Instructions for the task. Could you please return each line of the data that has the word "pinky"?

(Data records)
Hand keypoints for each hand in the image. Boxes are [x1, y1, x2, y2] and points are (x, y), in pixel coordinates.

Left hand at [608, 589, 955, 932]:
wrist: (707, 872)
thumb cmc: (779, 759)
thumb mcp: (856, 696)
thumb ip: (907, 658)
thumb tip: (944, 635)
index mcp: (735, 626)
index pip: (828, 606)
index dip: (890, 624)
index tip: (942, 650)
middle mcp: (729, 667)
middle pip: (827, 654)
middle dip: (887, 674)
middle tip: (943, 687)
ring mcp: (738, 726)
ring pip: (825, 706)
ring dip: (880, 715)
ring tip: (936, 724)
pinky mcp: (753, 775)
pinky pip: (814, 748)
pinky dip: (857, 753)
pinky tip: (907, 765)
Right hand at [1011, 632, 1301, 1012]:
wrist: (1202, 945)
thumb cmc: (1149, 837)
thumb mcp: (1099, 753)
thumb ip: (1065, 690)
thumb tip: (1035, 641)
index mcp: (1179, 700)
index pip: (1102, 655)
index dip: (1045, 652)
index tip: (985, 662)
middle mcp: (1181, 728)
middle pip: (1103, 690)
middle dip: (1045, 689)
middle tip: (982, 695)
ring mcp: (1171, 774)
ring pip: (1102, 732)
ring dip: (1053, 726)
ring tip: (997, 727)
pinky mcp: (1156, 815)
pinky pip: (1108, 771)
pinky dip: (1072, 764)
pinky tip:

Answer to this exercise.
pinky mcp: (753, 775)
pinky pip: (814, 748)
pinky dip: (857, 753)
pinky tip: (907, 765)
pinky mcp: (1156, 815)
pinky pip: (1108, 771)
pinky dip: (1072, 764)
pinky tip:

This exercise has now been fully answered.